I was anxious about a sequel to one of my favourite films of all time. I know the original is flawed but it’s an eighties classic and I have great memories of watching it with friends on mornings after big nights out, all lying around eating bacon sandwiches, drinking pints of diet coke and yelling “I feel the need, the need for speed!” in unison. So when I heard Tom Cruise was making a sequel, I felt sure it would be a cringeworthy disaster. I was very wrong (this doesn’t happen often, mark the date in your diaries).
Top Gun: Maverick is a modern classic. I’ve read some reviews saying it’s better than the original, and my nostalgia tells me that’s not true but as a piece of filmmaking it is certainly slicker, less clunky dialogue-wise and (marginally) less problematic when it comes to its depiction of women. I hear from various ‘young people’ that the action scenes in Top Gun are “slow”, “boring” and even “pathetic” but Cruise’s insistence that all the cast took part in an aviator bootcamp this time around seems to have paid off because the action is truly gripping and absurdly exciting.

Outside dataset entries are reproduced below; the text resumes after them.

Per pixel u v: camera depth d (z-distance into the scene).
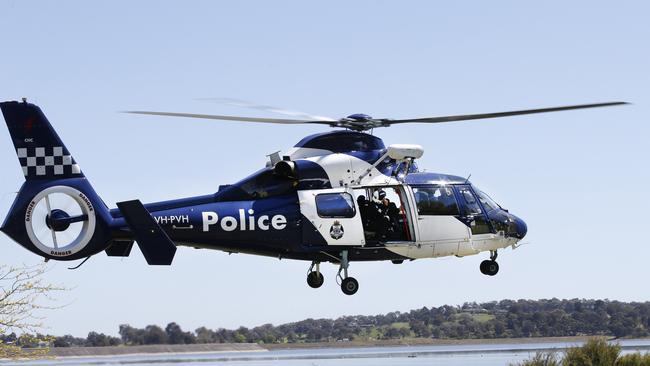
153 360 131.38
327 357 127.31
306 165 29.86
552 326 185.38
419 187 31.19
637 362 29.72
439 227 31.11
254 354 164.50
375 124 31.19
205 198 29.59
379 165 30.67
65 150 29.34
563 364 30.31
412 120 30.52
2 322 21.98
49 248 28.77
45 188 29.03
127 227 29.00
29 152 29.20
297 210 29.66
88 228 28.89
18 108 29.33
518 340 189.25
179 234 29.05
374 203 30.92
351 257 30.44
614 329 175.75
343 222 29.80
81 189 29.09
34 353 22.31
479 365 73.75
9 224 28.83
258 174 29.92
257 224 29.36
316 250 29.80
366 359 108.06
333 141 30.42
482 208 31.91
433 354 124.81
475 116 29.66
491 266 32.88
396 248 30.59
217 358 137.00
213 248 29.80
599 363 30.12
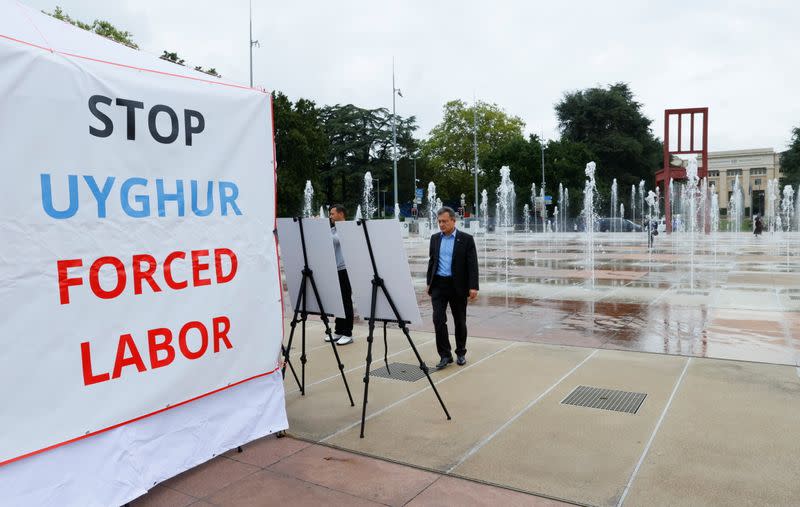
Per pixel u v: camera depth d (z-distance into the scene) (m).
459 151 71.81
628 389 5.56
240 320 4.24
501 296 11.54
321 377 6.21
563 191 58.81
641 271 15.59
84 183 3.31
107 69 3.47
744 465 3.91
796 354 6.68
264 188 4.45
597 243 29.64
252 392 4.40
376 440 4.48
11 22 3.24
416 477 3.86
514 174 60.72
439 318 6.41
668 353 6.86
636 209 68.44
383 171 77.44
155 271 3.68
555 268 16.73
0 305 2.95
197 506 3.52
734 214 55.34
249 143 4.33
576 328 8.40
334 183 78.12
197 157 3.96
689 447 4.21
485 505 3.48
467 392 5.58
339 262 7.59
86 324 3.31
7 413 2.98
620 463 3.99
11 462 3.00
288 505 3.52
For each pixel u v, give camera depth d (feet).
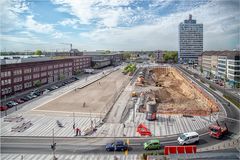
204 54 654.94
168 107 283.38
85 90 386.73
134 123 215.10
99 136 185.98
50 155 154.81
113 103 292.40
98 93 359.87
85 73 636.48
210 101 299.58
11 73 336.29
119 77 549.13
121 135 187.42
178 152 124.06
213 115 238.27
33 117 236.02
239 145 164.04
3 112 255.09
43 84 433.07
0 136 187.21
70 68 574.15
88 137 184.14
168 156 116.37
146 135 186.50
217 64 514.27
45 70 439.63
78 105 285.23
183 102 326.03
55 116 239.30
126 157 150.20
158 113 246.68
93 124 212.64
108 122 219.61
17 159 149.38
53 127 206.39
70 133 192.44
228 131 193.98
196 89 381.60
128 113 248.11
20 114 246.88
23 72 366.43
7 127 207.31
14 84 344.49
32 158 150.61
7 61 364.38
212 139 178.70
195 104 307.37
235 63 405.80
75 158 150.00
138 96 334.44
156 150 159.74
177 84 510.99
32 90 378.12
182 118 228.43
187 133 174.40
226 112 248.73
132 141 176.35
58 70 499.92
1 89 314.55
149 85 454.40
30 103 296.92
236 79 408.67
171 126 206.08
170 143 172.04
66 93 362.33
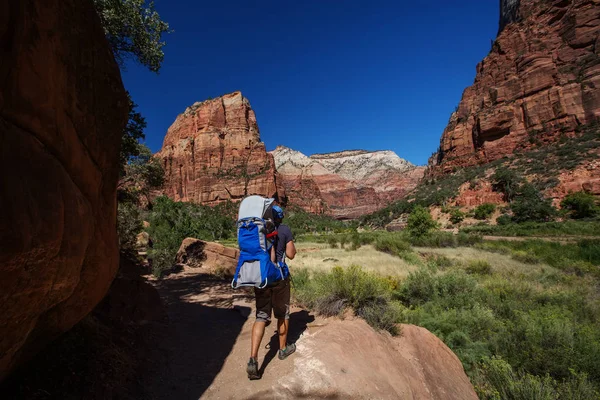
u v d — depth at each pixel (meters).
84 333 2.89
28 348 1.90
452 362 4.23
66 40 1.82
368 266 15.47
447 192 82.62
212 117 167.38
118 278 4.43
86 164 2.05
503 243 27.36
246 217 2.84
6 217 1.24
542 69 90.81
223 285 7.75
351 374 2.68
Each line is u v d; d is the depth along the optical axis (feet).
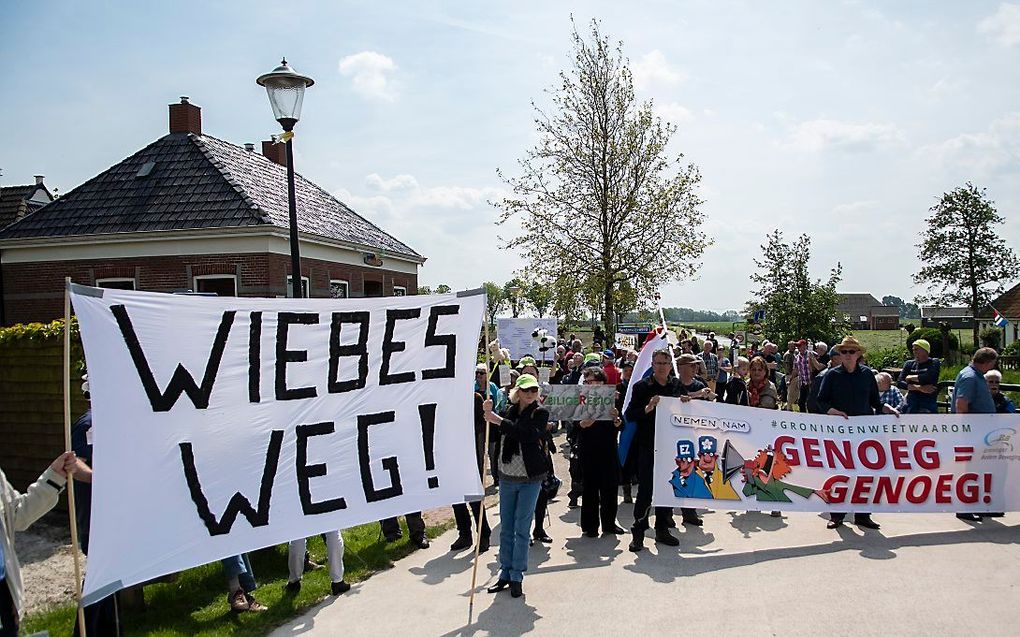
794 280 82.12
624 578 20.44
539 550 23.63
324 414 18.12
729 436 24.08
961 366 86.63
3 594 11.98
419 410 19.38
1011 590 18.35
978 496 24.72
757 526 25.45
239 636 17.33
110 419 15.05
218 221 56.49
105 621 15.71
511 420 20.57
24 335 29.22
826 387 25.41
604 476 24.98
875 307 345.51
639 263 78.28
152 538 15.39
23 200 92.73
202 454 16.29
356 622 18.15
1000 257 113.80
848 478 24.54
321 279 65.57
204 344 16.58
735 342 69.46
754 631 16.46
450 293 20.15
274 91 27.78
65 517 28.66
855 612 17.22
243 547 16.61
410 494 18.95
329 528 17.81
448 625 17.69
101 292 15.19
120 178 63.26
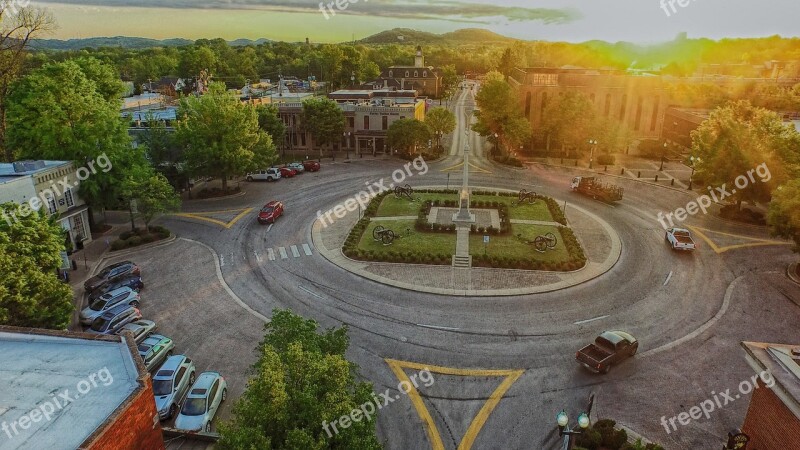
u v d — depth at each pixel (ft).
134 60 513.04
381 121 240.32
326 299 101.96
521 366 80.38
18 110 133.08
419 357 82.69
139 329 84.69
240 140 169.07
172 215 153.89
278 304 99.86
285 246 129.18
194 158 166.91
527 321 93.71
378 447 46.29
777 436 48.08
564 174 205.05
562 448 59.06
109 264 119.44
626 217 152.46
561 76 270.67
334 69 460.96
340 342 60.44
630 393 74.02
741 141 148.05
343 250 124.26
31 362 45.98
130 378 43.65
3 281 68.80
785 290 105.91
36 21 168.96
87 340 49.08
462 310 97.66
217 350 84.28
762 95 269.85
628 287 107.04
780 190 115.44
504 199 166.20
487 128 235.61
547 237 130.62
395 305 99.55
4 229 75.46
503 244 128.36
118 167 135.44
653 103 270.87
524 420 68.85
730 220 150.20
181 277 111.96
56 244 80.69
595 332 90.02
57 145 131.23
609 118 229.45
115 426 37.91
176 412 70.49
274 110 228.02
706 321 93.76
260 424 43.19
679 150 243.81
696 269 116.06
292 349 48.98
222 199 170.19
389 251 122.21
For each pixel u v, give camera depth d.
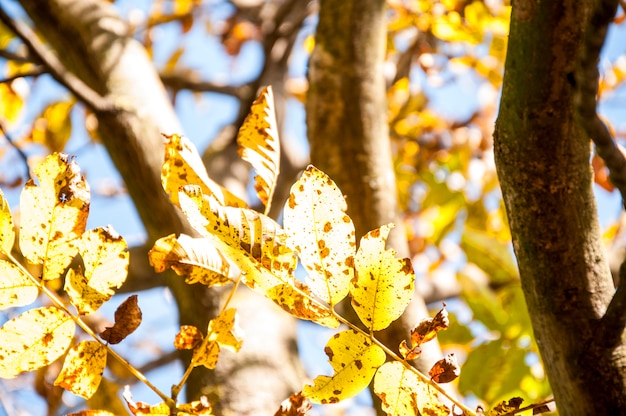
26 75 2.99
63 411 3.46
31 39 2.95
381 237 1.66
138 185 2.96
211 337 1.67
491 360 2.28
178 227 2.92
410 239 4.68
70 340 1.66
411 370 1.68
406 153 5.18
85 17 3.48
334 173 2.77
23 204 1.65
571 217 1.71
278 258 1.65
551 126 1.69
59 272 1.65
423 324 1.68
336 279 1.66
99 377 1.67
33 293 1.65
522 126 1.70
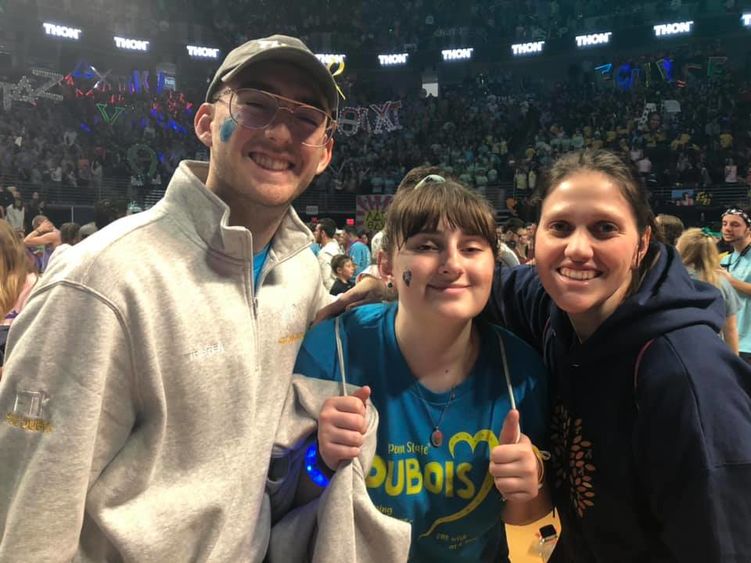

It is incredibly unsubtle (at one point Maverick quite literally throws the rulebook in the bin) but, let’s be honest, we’re not here for subtlety and you’ll be punching the air and/or welling up even as you see every plot twist coming and recognise every moment of emotional manipulation. The way it mirrors and links to Top Gun could be seen as lazy filmmaking if done badly, but it digs into a deep-felt nostalgia for us eighties kids, and in one particular instance is extremely moving.
As always, Tom Cruise acts as if his life depends upon it - you can see every brain cell and muscle working - and yet somehow it works. He *is* Maverick and his charisma is bulletproof.